→ Trecho do documento:
Nunca fui contra a reforma, afinal se não reformarem, ela desaba. Fui contra terem ignorado o aspecto de restauração. Gosto de divulgar fatos dessa natureza para que as crianças e os jovens se inspirem. A sociedade precisa participar, e nós, enquanto cidadãos (independentes de sermos membros de qualquer instituição), podemos fazer o que fiz. Hoje fui o autor do pedido de tombamento da Igreja Matriz de Nossa Senhora do Ó, amanhã será a criança ou o adolescente que ora lê este texto e na condição de um homem adulto, cuidará de outros espaços históricos.

Há trinta anos - infelizmente -, os próprios nisiaflorestenses pouco sabiam sobre a Igreja Matriz de Nossa Senhora do Ó (sobre os padres que a administraram, sobre detalhes curiosos dessa igreja), sobre a História da intelectual Nísia Floresta e sobre a história do próprio município. Sabiam apenas o básico.

Em 1992 passei a pesquisar e escrever textos sobre tudo o que dizia respeito a esse município. Produzi o mais completo estudo sobre essa igreja ao longo desses 30 anos. Não foi fácil, pois, antes de mim, não houve quem tivesse levantado  estudos substanciais e os compilado, exceto dados básicos sobre alguns tópicos. Não havia nada impresso nem on line.

→ O que se pede:
(A) No texto sobre a Igreja Matriz, reescreva o trecho que vai de "Nunca fui contra" até "apenas o básico.", trocando "tombamento" por "preservação".
(B) Dê continuidade ao texto sobre a Igreja Matriz a partir de sua última frase.

→ Registros listados:
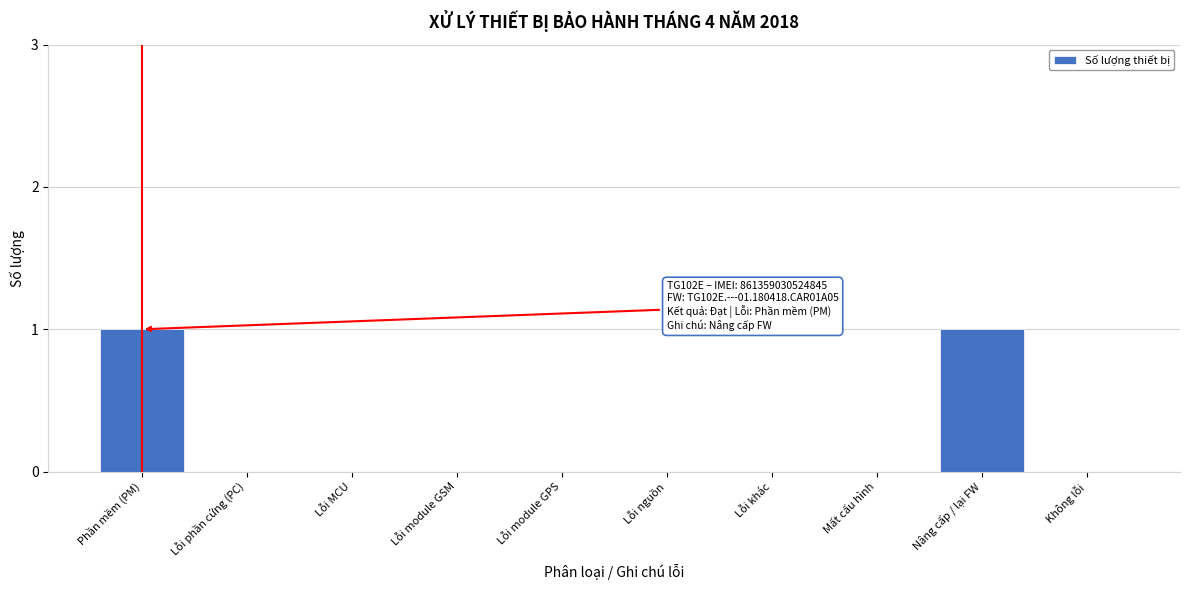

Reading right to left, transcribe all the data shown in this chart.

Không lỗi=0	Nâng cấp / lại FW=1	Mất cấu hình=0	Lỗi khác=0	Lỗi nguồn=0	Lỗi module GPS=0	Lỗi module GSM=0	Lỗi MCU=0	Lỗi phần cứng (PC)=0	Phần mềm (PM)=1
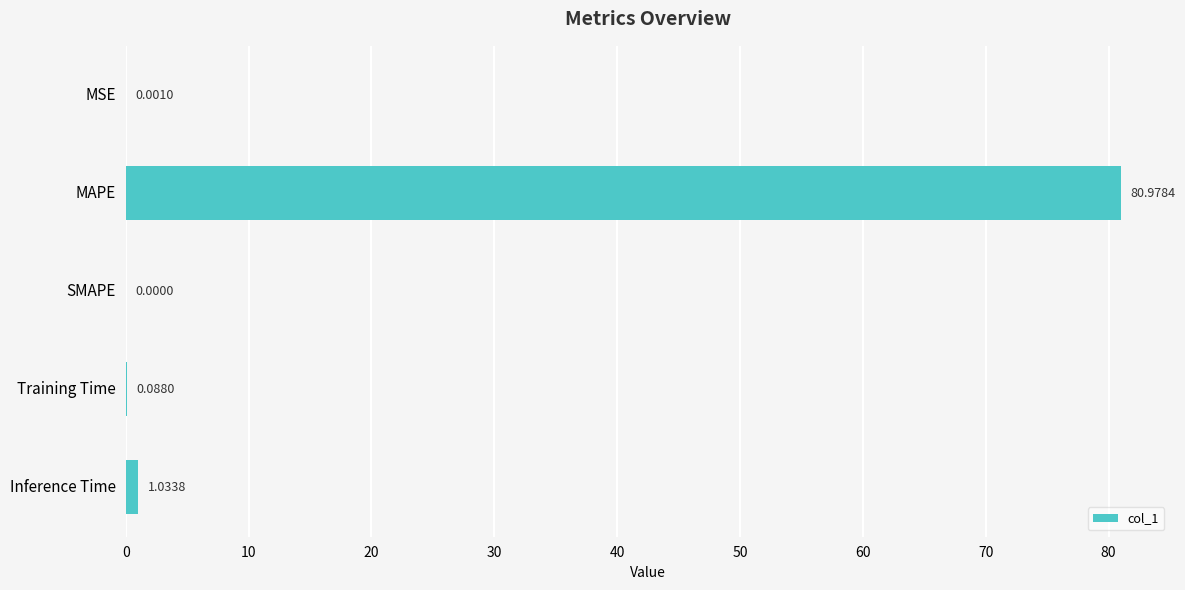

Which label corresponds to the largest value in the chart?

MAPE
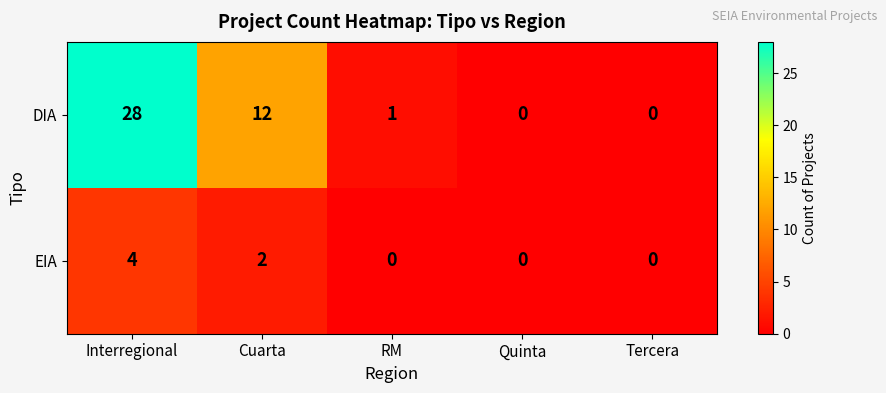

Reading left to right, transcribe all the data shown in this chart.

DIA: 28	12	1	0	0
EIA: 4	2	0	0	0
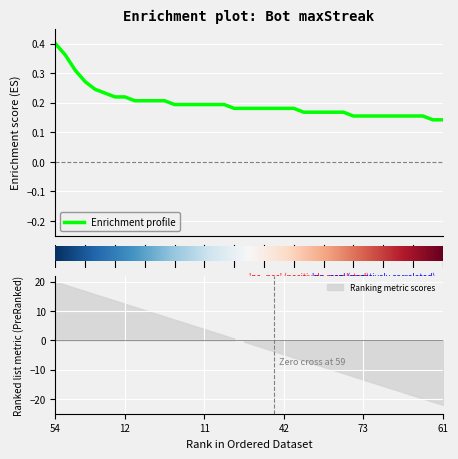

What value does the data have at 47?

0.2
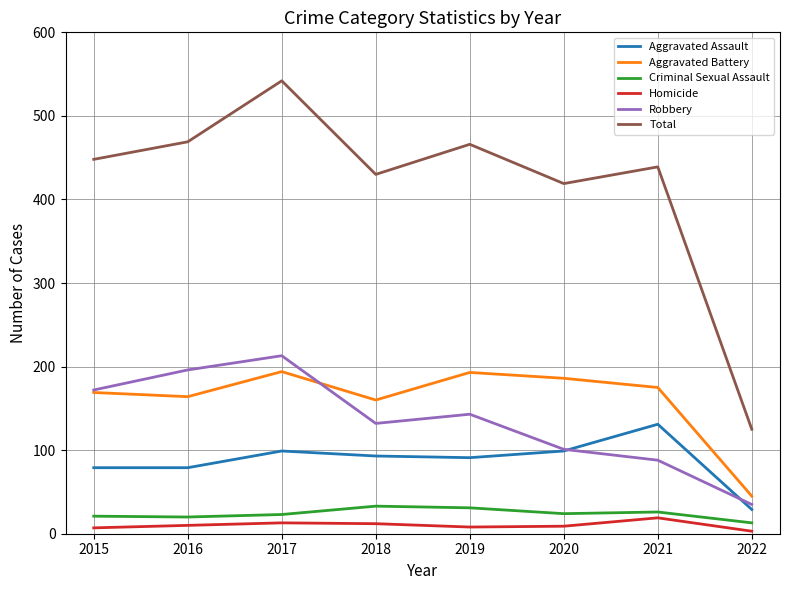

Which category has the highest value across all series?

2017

→ Respostas das tarefas:
(A)
Nunca fui contra a reforma, afinal se não reformarem, ela desaba. Fui contra terem ignorado o aspecto de restauração. Gosto de divulgar fatos dessa natureza para que as crianças e os jovens se inspirem. A sociedade precisa participar, e nós, enquanto cidadãos (independentes de sermos membros de qualquer instituição), podemos fazer o que fiz. Hoje fui o autor do pedido de preservação da Igreja Matriz de Nossa Senhora do Ó, amanhã será a criança ou o adolescente que ora lê este texto e na condição de um homem adulto, cuidará de outros espaços históricos.

Há trinta anos - infelizmente -, os próprios nisiaflorestenses pouco sabiam sobre a Igreja Matriz de Nossa Senhora do Ó (sobre os padres que a administraram, sobre detalhes curiosos dessa igreja), sobre a História da intelectual Nísia Floresta e sobre a história do próprio município. Sabiam apenas o básico.

(B)
Há 15 anos (2009), com o advento das redes sociais, criei um blog e lancei ali a maioria das pesquisas que fiz (reservando-me ao direito de guardar apenas alguns dados inéditos, tendo em vista a pretensão de publicar alguns opúsculos, futuramente, mas sempre pratiquei a generosidade intelectual).

A vasta pesquisa sobre a Igreja Matriz, feita por mim, entregue, protocolada, ao Conselho Estadual de Cultura, junto ao documento de solicitação de tombamento, tem grande legitimidade nesse desfecho, tendo em vista a necessidade de se ter amplas informações históricas sobre o templo.

Esse tombamento é fruto de uma longa história e, infelizmente, da luta contra alguns interesses escusos, e quem me acompanha há 30 anos, sabe os detalhes. Agradeço a todas as pessoas que, iguais a mim, se revoltaram com as barbaridades acima citadas sobre a descaracterização da Matriz e me pediram ajuda. Eis o reflexo dessa luta. A Igreja Matriz de Nossa Senhora do Ó será tombada!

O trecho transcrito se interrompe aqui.